DATA LISTING:

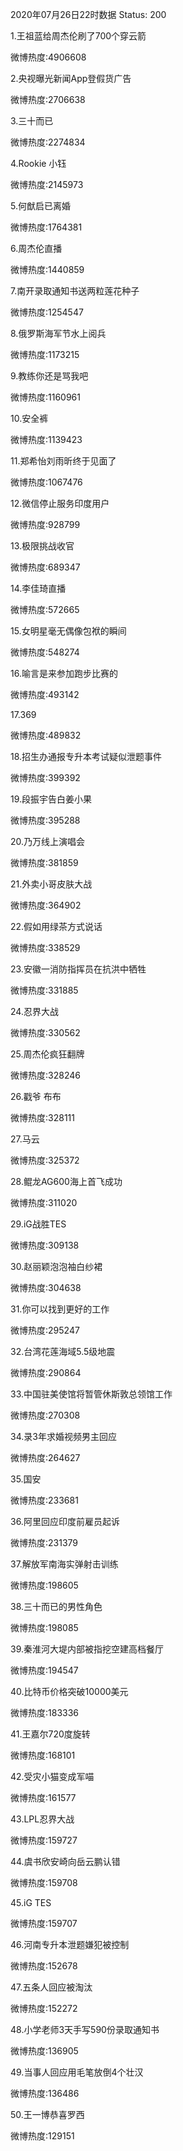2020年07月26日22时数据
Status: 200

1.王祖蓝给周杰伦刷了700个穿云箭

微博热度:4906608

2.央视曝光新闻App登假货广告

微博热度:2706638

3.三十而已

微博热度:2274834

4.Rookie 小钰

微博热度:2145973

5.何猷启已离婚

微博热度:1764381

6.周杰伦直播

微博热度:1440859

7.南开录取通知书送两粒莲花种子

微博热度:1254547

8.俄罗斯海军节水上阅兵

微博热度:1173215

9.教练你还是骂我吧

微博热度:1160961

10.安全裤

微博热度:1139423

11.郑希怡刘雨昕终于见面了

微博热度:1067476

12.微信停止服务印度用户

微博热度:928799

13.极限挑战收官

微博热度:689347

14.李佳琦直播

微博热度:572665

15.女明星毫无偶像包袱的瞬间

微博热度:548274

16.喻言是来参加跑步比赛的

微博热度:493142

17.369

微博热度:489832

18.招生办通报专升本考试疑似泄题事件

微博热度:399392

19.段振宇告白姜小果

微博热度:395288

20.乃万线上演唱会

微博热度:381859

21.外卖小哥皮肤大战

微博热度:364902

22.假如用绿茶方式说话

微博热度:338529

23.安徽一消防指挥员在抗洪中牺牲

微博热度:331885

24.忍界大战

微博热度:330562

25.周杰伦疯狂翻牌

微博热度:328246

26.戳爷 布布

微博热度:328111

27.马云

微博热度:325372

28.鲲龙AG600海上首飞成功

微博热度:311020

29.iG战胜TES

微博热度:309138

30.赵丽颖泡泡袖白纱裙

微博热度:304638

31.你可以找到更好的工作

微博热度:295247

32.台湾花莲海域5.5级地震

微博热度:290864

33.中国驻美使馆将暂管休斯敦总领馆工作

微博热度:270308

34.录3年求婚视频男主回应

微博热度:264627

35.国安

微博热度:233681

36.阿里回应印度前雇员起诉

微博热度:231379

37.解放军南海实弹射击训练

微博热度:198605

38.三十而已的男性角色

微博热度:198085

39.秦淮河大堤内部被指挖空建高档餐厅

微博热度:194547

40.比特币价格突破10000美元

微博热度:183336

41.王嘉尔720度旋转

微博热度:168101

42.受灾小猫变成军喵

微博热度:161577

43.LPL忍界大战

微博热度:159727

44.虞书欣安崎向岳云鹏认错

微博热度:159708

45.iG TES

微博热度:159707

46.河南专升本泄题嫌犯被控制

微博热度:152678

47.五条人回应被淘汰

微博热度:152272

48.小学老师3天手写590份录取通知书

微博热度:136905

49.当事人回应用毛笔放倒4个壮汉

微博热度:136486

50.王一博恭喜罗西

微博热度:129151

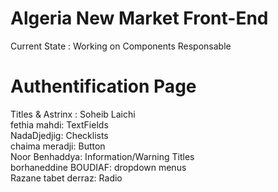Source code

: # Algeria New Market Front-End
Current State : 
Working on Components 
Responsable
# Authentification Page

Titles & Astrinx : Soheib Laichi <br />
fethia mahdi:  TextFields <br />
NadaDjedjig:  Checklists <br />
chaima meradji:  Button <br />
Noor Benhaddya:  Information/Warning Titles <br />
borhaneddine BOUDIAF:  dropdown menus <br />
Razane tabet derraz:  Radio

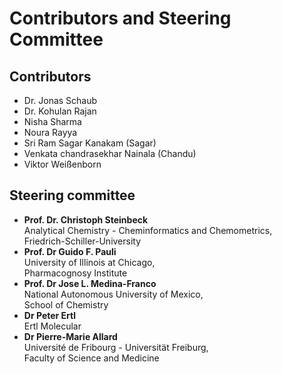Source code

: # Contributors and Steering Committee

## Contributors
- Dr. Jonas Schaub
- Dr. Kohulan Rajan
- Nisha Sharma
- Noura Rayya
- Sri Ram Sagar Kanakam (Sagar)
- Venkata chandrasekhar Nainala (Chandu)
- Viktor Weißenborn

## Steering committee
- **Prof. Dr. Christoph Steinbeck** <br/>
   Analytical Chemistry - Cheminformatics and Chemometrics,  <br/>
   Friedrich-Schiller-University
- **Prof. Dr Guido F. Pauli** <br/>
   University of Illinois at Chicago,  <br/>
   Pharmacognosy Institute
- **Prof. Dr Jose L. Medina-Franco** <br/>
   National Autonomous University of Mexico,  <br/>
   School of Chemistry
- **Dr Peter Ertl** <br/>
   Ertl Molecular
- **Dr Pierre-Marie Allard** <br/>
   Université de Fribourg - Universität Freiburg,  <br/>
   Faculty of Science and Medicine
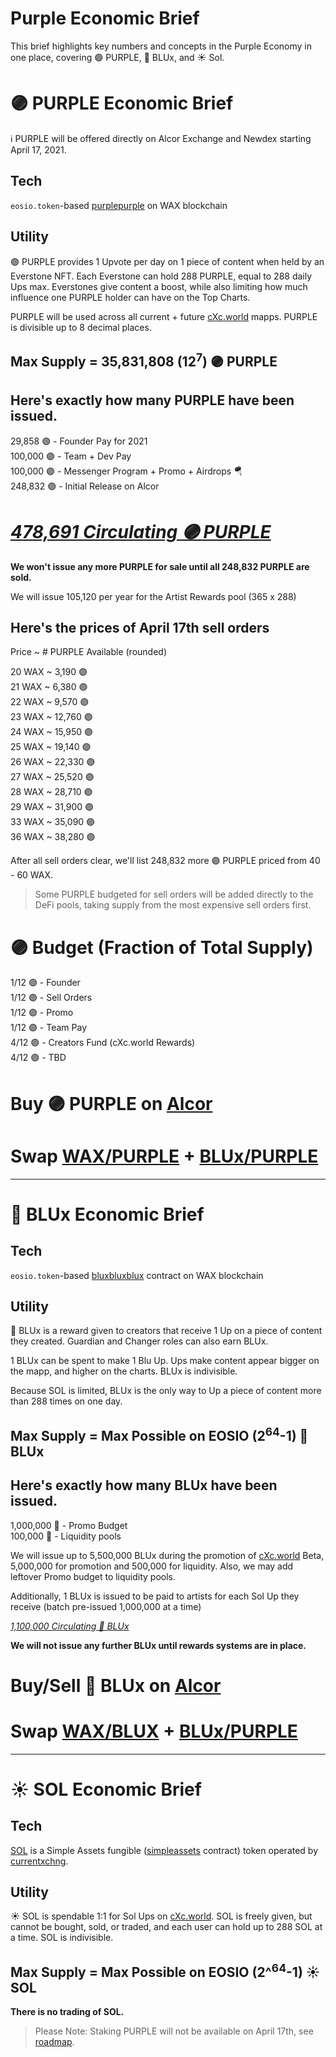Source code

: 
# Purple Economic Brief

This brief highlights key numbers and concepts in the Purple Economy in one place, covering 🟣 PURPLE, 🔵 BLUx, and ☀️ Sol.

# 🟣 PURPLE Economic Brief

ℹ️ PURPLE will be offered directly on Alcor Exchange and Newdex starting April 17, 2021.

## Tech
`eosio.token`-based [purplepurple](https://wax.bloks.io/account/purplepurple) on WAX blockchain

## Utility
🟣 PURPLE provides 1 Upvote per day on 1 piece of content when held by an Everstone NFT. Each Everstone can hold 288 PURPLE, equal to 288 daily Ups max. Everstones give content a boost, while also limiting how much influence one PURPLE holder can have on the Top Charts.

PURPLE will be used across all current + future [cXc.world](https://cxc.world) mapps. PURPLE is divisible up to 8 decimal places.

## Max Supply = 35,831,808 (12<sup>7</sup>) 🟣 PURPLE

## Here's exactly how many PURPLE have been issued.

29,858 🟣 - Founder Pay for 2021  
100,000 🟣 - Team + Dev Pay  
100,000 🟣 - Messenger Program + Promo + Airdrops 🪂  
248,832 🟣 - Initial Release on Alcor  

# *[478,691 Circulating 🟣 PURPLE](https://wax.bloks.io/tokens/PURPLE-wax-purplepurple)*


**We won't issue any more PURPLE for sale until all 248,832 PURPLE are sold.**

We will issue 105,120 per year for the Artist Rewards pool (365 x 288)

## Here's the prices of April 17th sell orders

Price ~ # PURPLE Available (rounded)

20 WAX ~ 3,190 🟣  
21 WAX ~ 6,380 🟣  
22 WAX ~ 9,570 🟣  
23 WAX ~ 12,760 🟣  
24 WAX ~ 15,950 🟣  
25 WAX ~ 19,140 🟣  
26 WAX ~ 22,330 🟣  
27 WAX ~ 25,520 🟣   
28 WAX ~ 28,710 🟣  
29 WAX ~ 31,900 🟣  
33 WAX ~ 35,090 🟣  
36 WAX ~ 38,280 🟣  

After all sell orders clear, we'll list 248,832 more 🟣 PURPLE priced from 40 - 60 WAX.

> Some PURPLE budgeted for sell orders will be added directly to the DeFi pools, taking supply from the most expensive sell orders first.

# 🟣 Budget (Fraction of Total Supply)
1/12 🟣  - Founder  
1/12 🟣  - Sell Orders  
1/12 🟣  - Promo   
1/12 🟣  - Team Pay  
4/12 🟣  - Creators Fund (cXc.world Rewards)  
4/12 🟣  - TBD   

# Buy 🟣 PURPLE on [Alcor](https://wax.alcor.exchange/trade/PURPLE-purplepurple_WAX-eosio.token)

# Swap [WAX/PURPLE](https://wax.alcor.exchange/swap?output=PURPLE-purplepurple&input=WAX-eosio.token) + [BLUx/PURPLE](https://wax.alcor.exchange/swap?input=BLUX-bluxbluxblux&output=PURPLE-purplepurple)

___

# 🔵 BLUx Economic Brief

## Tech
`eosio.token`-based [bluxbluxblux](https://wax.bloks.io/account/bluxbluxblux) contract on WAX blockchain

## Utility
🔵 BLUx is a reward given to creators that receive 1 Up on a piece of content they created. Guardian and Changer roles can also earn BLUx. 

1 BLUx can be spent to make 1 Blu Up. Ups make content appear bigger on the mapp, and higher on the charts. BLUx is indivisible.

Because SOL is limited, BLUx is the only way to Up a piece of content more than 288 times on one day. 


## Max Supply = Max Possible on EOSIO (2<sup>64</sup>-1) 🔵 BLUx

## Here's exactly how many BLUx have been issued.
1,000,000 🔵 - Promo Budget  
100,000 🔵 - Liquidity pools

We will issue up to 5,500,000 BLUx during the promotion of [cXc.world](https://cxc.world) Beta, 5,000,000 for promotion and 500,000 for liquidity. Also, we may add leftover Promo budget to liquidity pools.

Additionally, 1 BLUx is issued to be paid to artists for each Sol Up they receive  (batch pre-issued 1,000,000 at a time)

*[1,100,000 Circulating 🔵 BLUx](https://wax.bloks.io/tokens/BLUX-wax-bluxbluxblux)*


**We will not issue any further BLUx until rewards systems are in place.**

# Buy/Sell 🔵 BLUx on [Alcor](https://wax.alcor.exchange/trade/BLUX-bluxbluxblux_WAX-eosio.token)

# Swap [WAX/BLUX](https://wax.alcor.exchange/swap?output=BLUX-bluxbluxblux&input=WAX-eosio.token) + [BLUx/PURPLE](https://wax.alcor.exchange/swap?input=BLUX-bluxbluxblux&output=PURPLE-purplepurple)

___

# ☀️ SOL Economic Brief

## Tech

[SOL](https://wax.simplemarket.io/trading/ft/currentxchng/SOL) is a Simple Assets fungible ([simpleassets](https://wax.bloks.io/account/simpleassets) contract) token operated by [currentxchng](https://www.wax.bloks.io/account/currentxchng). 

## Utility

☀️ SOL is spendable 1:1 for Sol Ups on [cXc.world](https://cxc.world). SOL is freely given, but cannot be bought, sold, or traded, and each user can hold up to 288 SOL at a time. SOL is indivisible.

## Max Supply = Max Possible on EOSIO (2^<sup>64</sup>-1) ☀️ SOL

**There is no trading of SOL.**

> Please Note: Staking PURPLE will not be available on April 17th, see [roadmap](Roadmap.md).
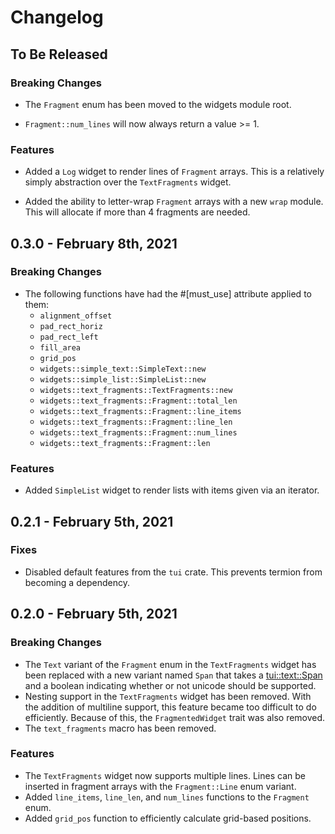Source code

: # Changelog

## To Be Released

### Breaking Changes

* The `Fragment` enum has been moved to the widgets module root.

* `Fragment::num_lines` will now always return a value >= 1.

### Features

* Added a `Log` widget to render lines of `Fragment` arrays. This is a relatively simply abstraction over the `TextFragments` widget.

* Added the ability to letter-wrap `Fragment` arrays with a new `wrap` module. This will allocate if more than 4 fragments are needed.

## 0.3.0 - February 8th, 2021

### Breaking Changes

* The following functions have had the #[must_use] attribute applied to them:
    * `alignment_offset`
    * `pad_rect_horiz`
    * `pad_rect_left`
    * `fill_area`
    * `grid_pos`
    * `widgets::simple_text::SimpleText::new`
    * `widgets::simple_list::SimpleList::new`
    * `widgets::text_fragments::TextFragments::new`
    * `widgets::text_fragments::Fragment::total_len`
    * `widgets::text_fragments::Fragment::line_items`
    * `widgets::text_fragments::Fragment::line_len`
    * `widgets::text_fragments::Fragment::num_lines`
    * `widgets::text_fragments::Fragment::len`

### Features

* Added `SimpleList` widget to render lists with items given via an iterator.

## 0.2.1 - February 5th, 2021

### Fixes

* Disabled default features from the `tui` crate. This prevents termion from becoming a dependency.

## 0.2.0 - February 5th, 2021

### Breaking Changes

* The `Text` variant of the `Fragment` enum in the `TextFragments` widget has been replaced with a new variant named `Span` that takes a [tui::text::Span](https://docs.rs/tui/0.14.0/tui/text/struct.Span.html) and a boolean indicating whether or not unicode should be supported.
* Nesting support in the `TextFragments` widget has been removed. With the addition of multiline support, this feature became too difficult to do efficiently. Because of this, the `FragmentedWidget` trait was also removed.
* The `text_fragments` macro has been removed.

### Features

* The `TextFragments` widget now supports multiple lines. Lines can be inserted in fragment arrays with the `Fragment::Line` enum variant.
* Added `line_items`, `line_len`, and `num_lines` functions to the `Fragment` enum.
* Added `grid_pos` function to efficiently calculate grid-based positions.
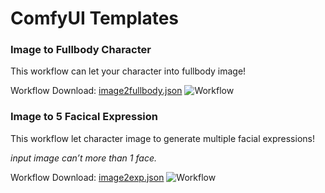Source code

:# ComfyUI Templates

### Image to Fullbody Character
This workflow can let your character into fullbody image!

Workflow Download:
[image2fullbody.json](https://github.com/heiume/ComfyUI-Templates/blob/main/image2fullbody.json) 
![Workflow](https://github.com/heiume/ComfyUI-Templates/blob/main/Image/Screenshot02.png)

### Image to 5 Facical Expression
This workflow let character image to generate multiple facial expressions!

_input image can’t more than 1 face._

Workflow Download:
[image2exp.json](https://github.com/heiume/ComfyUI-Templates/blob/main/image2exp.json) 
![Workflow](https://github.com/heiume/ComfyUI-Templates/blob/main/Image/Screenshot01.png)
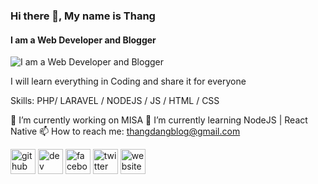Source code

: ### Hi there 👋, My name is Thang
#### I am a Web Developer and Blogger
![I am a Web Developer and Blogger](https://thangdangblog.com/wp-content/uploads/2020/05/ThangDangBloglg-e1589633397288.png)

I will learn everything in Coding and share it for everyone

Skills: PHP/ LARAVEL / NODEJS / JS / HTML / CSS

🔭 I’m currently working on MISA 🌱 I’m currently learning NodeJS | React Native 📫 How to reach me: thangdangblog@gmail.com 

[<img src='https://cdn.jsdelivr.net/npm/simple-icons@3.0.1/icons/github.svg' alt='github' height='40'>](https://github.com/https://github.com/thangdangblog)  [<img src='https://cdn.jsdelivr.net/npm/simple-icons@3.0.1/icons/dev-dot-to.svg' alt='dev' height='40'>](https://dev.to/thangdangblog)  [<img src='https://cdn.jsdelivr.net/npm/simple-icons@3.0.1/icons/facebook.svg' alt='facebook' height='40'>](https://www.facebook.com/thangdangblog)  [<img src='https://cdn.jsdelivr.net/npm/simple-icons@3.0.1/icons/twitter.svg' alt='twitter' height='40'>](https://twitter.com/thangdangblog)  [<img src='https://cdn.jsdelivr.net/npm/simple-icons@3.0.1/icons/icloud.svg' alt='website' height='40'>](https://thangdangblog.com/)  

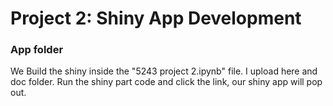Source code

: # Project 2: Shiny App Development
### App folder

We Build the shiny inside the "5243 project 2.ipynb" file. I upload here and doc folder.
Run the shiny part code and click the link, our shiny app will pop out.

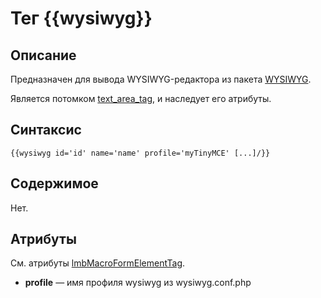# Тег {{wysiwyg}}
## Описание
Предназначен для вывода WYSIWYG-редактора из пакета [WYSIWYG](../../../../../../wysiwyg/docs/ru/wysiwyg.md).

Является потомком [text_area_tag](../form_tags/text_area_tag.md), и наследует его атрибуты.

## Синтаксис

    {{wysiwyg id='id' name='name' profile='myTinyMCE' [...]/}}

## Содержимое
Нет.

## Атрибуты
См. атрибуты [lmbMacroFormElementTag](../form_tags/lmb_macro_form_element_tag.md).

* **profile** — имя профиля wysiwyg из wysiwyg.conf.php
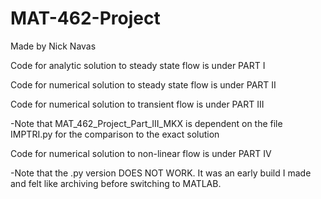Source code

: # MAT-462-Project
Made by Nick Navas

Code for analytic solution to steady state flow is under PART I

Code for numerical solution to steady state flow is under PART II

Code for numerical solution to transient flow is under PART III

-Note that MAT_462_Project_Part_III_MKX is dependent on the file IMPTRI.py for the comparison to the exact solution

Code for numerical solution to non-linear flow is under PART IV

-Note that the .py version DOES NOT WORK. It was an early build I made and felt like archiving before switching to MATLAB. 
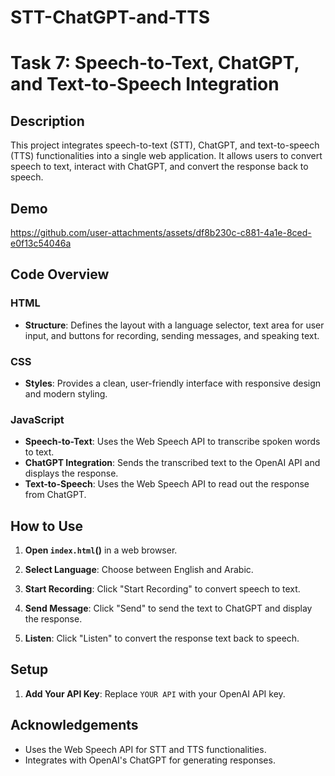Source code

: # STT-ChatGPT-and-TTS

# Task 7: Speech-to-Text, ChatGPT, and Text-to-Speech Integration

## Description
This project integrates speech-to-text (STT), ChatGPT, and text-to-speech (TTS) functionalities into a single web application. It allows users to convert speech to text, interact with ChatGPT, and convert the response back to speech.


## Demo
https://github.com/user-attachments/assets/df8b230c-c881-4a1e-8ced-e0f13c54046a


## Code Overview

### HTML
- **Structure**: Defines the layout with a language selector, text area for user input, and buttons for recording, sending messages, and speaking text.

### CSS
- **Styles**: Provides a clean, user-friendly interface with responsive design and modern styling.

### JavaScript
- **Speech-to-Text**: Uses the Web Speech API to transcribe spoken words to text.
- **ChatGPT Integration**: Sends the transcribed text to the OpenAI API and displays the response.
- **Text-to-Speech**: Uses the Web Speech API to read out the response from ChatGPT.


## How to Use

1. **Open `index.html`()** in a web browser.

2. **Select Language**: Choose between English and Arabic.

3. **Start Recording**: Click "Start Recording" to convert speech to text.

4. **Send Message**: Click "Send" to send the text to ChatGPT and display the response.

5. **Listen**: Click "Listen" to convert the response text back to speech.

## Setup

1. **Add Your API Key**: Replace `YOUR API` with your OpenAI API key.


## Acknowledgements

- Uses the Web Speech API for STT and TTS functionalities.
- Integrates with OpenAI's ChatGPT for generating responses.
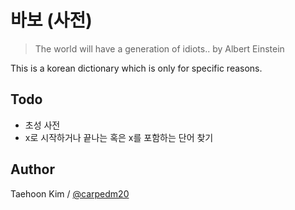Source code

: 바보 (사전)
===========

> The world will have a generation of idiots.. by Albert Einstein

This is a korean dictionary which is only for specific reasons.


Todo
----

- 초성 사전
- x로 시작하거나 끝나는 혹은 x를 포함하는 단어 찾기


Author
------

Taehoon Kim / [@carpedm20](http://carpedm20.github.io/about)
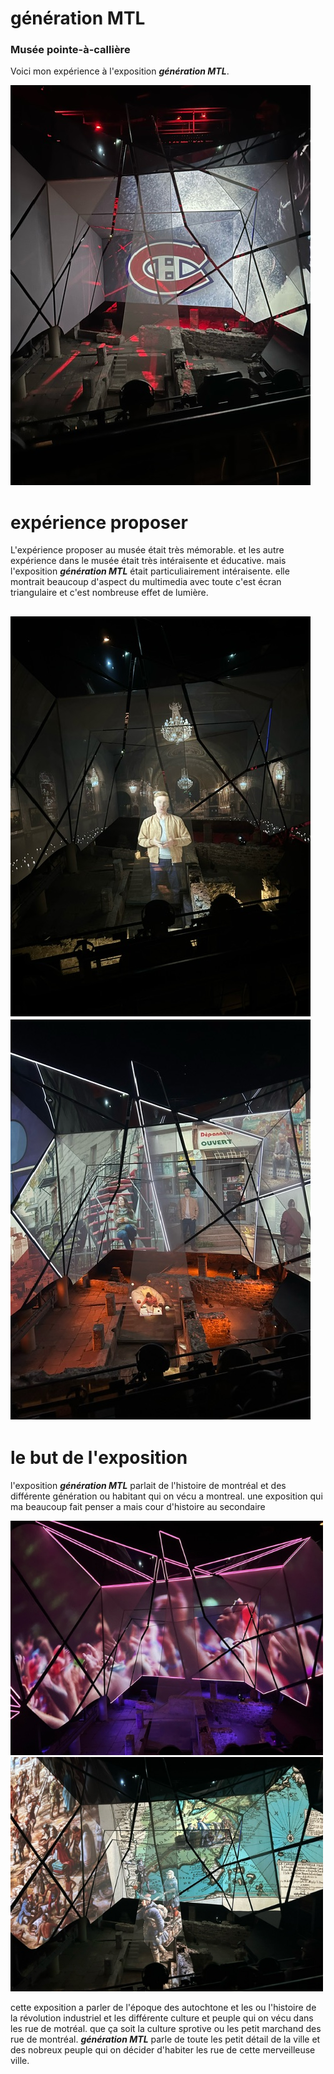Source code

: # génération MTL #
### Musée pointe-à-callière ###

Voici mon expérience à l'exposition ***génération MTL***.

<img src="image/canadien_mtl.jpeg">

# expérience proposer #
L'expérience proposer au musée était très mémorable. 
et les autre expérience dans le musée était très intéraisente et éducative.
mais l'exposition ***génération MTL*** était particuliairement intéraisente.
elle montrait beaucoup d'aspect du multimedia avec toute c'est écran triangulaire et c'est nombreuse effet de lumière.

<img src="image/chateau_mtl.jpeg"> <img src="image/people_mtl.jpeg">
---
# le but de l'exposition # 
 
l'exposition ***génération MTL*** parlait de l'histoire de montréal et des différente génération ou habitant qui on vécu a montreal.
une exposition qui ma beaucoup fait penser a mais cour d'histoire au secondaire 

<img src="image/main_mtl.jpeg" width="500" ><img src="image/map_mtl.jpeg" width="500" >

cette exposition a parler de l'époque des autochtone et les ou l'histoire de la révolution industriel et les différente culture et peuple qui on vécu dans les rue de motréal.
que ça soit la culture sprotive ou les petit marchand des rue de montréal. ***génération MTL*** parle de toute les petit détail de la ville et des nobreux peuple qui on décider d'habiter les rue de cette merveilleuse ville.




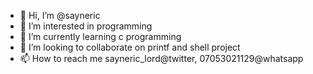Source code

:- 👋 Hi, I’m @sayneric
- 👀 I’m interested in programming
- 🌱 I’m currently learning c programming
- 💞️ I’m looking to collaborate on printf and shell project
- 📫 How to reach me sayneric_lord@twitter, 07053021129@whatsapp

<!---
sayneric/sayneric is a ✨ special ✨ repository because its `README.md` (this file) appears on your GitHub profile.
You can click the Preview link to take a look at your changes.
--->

PROBLEM:
From the records, copy every line that has the string "given" in it.

YOUR SOLUTION:
🔵 BLUx is a reward given to creators that receive 1 Up on a piece of content they created. Guardian and Changer roles can also earn BLUx. 
☀️ SOL is spendable 1:1 for Sol Ups on [cXc.world](https://cxc.world). SOL is freely given, but cannot be bought, sold, or traded, and each user can hold up to 288 SOL at a time. SOL is indivisible.
* Added `SimpleList` widget to render lists with items given via an iterator.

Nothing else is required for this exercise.